Expected result: the final clip preserves the same reference image and motion, with an added ambient sound bed. The sample below was generated with the audio prompt above. Use the player controls and make sure the video is unmuted when previewing it.

<video controls playsinline width="360" src="media/sora-video-generation-rest-api/04-audio-sora-sample.mp4">
  Your browser does not support the video tag.
</video>

## What changed across the three outputs

| Step | Input | Output | What changed | What stayed anchored |
| --- | --- | --- | --- | --- |
| Baseline | Text shot brief | `01-generated-sora-sample.mp4` | First Sora render | Paper boat, blue tabletop, soft light |
| Image reference | Extracted frame | `03-image-reference-sora-sample.mp4` | Motion is constrained by the still frame | Subject, palette, framing |
| Audio | Same reference image plus audio prompt | `04-audio-sora-sample.mp4` | Ambient sound is added | Visual concept and camera setup |

This is the pattern to copy: get one good visual anchor, then change one variable per follow-up job.

## Troubleshooting

| Symptom | Likely cause | Fix |
| --- | --- | --- |
| `401 Unauthorized` | Missing or expired token | Run `az login` and make sure `DefaultAzureCredential` can access your tenant. |
| `403 Forbidden` | Your identity lacks data-plane access | Assign `Cognitive Services OpenAI User` or equivalent at the resource scope. |
| `404 Not Found` on `/openai/v1/videos` | Endpoint host or deployment is wrong | Use the Azure OpenAI v1 endpoint shape, such as `https://<resource>.openai.azure.com`. |
| `400 invalid_value` for `seconds` or `size` | Unsupported Sora 2 parameter | Start with `seconds="4"` and `size="720x1280"` or another supported value. |
| Image-reference request fails with a size error | Reference image dimensions do not match the requested video size | Extract or resize the reference image to the exact target size before calling Sora 2. |
| Audio is missing or not what you expected | Audio cue was vague or competed with visual instructions | Keep audio short and concrete: source, texture, and what to avoid. |
| `429 Too Many Requests` | Sora 2 job quota or deployment capacity is exhausted | Wait, reduce concurrency, or increase deployment capacity/quota. |
| Job ends as `failed` | Content policy, prompt ambiguity, or service issue | Inspect the `error` field, simplify the prompt, and avoid real people, copyrighted characters, logos, and unsafe content. |

## Takeaways and next steps

You built the full Sora 2 REST loop: create the job, poll it, and download the MP4. That is the core app pattern.

You used the baseline render to choose visual anchors: paper boat, blue tabletop, soft light, locked-off camera.
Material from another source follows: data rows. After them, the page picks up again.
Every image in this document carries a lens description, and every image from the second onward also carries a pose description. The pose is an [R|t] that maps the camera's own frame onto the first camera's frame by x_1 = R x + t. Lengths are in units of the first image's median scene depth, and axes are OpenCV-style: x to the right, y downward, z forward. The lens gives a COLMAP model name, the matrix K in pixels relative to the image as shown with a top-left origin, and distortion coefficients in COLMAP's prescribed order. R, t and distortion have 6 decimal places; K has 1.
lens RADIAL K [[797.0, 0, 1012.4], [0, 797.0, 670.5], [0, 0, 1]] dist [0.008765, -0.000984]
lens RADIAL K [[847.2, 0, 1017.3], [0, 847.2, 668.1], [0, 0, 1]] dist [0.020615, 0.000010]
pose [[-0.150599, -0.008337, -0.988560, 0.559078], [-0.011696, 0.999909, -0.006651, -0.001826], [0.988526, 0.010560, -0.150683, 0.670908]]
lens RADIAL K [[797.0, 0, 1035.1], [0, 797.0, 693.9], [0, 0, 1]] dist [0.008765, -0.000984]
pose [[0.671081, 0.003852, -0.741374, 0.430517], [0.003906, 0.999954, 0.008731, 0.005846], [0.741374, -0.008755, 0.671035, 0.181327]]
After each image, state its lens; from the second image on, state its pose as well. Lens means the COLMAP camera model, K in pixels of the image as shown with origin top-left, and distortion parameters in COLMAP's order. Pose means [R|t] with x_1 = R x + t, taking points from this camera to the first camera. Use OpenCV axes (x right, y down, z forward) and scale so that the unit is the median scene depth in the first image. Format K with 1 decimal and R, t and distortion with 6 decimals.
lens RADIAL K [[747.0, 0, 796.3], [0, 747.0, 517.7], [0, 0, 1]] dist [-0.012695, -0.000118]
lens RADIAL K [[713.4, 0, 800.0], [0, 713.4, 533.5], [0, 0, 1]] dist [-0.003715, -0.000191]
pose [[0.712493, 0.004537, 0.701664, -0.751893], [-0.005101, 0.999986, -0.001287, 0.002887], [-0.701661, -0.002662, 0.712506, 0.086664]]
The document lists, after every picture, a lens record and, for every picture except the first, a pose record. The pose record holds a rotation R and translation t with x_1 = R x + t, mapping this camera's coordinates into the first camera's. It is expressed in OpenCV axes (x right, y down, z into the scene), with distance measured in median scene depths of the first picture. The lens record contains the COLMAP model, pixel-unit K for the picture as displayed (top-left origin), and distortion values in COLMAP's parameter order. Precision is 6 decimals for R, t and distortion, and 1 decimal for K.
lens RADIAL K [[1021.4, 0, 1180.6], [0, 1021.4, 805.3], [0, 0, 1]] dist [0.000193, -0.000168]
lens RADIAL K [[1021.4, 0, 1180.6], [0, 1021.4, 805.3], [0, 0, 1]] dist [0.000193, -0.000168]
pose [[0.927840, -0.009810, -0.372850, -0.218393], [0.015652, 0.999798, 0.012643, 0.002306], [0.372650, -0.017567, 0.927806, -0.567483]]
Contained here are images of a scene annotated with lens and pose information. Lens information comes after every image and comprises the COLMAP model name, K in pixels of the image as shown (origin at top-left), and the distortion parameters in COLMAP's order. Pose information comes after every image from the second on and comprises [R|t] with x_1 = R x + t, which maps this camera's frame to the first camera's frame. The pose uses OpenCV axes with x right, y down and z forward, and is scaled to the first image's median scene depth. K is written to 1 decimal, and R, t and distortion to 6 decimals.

That gave the second job something concrete to preserve.

You extracted one frame and reused it as the image reference. The important bit is not the paper boat; it is the habit of changing one variable at a time.

You added audio last. That keeps debugging sane: first get the picture stable, then add scene-grounded sounds.

**Try next:**
- Extract a different frame from the baseline video and compare which one anchors the follow-up better.
- Replace the extracted still with your own product photo or storyboard frame.
- Create two audio variants from the same image reference: one quiet product-demo take and one more atmospheric take.
- Move `poll_video` and `download_video` into a queue-backed worker for production apps.